瞬間、スヴェンはその言葉が意味するところに思い至った。
ユエラの力は全くの未知数だが、誰もが恐れることは疑いようがない。魔王イブリスを超越するほどの魔力の持ち主なのだ。
その力が一個人の手に収まれば、果たしてどうなるか。
スヴェン・ランドルートに表立って反抗することは極めて難しくなるだろう。いつユエラという怪物を差し向けられないとも限らない。――――本当は首輪がどこにも繋がっていなかったとしても。
「私は働くのが嫌いでな。……だがまあ、おまえに従順な振りくらいはしてやってもいいぞ? それでもう耳もしっぽも隠さんで済むなら、たまにはしっぽを振ったり腹を見せてやるのも悪くない」
「ゆ、ユエラ様、それはどうか私にもしていただきッ」
「阿呆」
ユエラは横から口を挟むテオの頭をぺしんと叩く。ちいさな声でその耳元に囁きかける。
「……ちょっとだけだぞ?」
薄褐色の耳たぶにぼ、と火がついたようだった。フランまで顔を赤くしている――――とんだ地獄耳である。こんな話まで耳に入れずとも良かろうに。
「と、まあ、そんなところだ。私はおまえに飼われてやる。だからおまえは教団潰しを手伝え。兵を寄越せとまでは言わん。それに値する大義名分を仕立てとくれ」
「……先日の集団殺人。あれは教団内の派閥争いなのだね?」
「そう。おそらくは魔具を奪い合っての結果、であろうな」
ユエラはこくりと頷いたあと、ふと思い出したように言う。
「ああ、強制はせんぞ? おまえがフランと静かに余生を過ごすほうがお望みというならそれも構わん。口止めだけはさせてもらうがな。その時はまた別の手を考えるだけだ」
「……いや」
スヴェンは緩慢に首を振る。
「やらせてもらおう。あなたの力は非常に魅力的だ。いささか敵を増やすことにもなるだろうが」
「わかっていてやるのだな?」
少し意外に思う。ユエラの見立てでは半々程度の勝算だった。以前の金離れの良さを見るに、あまり未練があるようには思えなかった。

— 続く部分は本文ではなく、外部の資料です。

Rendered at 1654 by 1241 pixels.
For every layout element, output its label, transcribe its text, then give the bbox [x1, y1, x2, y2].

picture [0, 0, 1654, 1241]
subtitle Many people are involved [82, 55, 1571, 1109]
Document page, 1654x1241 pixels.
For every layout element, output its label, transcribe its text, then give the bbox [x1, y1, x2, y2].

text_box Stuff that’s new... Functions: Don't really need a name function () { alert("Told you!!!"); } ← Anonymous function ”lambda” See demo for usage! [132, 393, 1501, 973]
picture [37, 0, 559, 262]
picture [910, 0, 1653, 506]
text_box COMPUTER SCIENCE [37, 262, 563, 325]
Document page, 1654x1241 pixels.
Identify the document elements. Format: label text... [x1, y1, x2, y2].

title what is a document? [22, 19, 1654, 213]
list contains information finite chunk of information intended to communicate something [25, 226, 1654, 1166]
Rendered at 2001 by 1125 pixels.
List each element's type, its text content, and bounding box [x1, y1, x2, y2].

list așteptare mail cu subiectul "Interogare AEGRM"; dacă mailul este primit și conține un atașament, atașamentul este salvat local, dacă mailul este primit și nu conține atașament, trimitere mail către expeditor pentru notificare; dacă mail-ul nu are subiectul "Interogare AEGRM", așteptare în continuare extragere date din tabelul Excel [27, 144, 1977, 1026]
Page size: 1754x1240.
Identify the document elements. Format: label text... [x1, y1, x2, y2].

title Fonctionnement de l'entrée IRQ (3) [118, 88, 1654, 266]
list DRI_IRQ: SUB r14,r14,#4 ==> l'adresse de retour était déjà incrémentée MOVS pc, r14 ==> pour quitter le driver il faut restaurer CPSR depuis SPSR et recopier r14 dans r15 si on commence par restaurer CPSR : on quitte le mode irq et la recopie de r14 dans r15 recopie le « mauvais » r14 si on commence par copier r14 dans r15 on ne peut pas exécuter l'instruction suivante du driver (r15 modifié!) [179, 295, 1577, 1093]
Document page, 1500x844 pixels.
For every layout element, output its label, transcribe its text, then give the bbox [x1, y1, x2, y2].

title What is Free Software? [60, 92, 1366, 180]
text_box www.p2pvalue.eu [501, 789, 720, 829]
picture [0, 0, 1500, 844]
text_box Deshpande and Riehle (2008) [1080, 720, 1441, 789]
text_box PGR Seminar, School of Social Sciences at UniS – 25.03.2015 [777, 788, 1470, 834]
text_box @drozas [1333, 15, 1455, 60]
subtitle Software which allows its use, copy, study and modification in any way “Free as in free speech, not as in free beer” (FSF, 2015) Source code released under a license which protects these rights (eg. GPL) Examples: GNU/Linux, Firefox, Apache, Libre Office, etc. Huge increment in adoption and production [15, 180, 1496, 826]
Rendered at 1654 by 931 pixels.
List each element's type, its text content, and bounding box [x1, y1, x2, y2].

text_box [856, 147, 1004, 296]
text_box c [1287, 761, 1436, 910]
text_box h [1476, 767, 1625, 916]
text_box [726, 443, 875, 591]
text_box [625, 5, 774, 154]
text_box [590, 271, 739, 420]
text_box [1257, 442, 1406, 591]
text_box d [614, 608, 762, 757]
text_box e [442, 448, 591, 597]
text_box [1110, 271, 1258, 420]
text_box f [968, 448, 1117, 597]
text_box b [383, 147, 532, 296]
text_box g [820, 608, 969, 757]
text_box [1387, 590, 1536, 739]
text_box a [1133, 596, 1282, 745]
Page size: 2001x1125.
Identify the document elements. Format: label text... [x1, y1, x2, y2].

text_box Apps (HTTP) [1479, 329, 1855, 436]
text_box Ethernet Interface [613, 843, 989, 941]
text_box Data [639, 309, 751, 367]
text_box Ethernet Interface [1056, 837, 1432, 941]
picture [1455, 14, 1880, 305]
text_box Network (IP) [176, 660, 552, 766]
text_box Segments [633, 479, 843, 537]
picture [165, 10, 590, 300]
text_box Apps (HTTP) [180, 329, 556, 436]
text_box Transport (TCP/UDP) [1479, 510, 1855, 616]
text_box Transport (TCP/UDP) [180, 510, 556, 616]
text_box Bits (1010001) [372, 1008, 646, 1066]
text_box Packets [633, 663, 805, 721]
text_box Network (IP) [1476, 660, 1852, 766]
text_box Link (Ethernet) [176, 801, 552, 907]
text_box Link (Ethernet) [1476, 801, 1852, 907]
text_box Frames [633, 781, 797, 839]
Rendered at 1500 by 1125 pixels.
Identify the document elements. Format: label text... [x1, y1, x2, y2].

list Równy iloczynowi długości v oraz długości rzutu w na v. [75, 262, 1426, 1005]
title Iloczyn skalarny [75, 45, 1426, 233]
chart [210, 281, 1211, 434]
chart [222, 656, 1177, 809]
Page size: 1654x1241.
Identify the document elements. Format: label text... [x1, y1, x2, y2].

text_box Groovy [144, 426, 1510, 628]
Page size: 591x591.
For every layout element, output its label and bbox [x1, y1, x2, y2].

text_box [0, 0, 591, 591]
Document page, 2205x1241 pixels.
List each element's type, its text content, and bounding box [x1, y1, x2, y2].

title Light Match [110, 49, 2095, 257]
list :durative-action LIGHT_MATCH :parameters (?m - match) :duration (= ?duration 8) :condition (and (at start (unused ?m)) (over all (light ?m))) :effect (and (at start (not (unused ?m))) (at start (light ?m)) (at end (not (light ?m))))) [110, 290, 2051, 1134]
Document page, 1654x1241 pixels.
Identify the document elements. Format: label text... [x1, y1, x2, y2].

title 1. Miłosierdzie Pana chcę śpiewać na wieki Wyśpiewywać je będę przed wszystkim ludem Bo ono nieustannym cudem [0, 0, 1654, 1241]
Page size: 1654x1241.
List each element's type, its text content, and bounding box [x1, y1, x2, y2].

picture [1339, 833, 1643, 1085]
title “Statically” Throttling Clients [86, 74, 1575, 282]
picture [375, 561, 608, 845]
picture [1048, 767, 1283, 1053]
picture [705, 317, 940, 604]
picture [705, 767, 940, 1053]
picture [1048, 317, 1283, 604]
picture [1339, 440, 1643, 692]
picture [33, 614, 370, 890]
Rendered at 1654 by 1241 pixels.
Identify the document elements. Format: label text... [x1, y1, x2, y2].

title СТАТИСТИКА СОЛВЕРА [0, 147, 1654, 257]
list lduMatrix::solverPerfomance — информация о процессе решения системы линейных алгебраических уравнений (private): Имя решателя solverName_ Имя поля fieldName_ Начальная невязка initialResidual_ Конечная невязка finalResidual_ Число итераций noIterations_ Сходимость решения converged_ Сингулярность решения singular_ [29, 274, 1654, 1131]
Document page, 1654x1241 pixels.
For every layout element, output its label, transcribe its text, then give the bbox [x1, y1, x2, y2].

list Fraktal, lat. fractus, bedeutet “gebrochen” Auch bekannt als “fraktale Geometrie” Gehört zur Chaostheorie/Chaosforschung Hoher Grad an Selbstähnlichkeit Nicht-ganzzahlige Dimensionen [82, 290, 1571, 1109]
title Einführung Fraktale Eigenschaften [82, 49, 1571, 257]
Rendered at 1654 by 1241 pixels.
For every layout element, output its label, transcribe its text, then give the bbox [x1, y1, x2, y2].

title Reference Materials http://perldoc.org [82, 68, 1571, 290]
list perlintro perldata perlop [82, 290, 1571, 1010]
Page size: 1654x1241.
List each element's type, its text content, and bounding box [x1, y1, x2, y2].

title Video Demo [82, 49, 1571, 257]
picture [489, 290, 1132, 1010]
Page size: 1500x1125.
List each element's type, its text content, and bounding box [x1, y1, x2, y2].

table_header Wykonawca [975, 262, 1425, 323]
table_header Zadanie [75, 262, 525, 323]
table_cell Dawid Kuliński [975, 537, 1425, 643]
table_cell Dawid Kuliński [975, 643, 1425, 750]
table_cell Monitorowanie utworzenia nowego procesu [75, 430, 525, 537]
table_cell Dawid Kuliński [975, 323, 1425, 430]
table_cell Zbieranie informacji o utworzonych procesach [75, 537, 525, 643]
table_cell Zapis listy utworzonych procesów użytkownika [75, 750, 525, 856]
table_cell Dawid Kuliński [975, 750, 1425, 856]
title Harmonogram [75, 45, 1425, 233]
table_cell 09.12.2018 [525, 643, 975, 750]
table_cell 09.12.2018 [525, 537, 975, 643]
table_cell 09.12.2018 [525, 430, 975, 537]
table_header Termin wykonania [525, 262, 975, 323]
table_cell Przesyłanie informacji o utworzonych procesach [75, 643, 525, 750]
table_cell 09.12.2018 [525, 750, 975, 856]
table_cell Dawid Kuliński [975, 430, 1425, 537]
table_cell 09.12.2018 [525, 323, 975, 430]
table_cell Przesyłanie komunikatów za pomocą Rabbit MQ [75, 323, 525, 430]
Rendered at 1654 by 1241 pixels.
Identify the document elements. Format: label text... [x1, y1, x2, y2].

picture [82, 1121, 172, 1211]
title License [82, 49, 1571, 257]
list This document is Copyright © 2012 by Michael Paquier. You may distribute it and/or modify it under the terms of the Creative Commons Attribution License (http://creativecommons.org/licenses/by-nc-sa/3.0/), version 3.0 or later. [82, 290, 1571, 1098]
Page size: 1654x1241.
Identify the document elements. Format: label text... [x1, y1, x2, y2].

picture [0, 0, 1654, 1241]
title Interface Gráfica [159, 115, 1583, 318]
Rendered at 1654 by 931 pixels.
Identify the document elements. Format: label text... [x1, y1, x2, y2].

「私にも欲があるとも、ユエラ嬢。……もっとも、あなたが囚われていたという脚本には少々無理があるように思えるがね」
「案ずるでない。たとえ百人が否定しようとも、一人が"真実"を話せばそれで事は済む。……違うかえ?」
通常は苛烈な拷問によって行われる誘導尋問。だが、ユエラはもっとスマートにそれをやれる。
対象に仮初の記憶を擦り込んでやり、ありのままの言葉を喋らせる。それはもはや強制された告解ではない――彼一人の中ではまごうことのない"真実"だ。
「……空恐ろしい、いや、恐ろしいな、あなたは。私が狐に化かされていない保証など、どこにも無いように思えてならない」
「聞こえているように感じる幻、実際に耳を通して聞こえる声。そいつらの何が違うと思う、スヴェン殿。……何も違わないとは思わぬか?」
スヴェンは黙したままナイフとフォークを置く。食事も喉を通らなかったようだ。彼が合図するとともに食後のデザート――きんきんに冷えた氷菓子が供される。
「ひとつだけ条件を申し上げたい、ユエラ嬢。無理にとは言わないが」
「……ほぅ?」
一度は頷いた後で何を言い出すことやら。ユエラはにわかに興味がわいた。狐耳をぴくんとひくつかせ、左右の毛並みをそばだてる。
「気が向いた時で構わない。……また前のような演奏を聞かせておくれ、お嬢さん」
スヴェンはわずかに頬をこわばらせながら言う――以前と変わりない言葉を。
ユエラが規格外の怪物であると知りながら。
彼女の音は幻魔術――幻の産物でしかないと知りながら。
「……くくっ」
ユエラは実に愉快げに艶笑して、「良かろう。お安い御用だ」と、氷菓子にスプーンを突き立てた。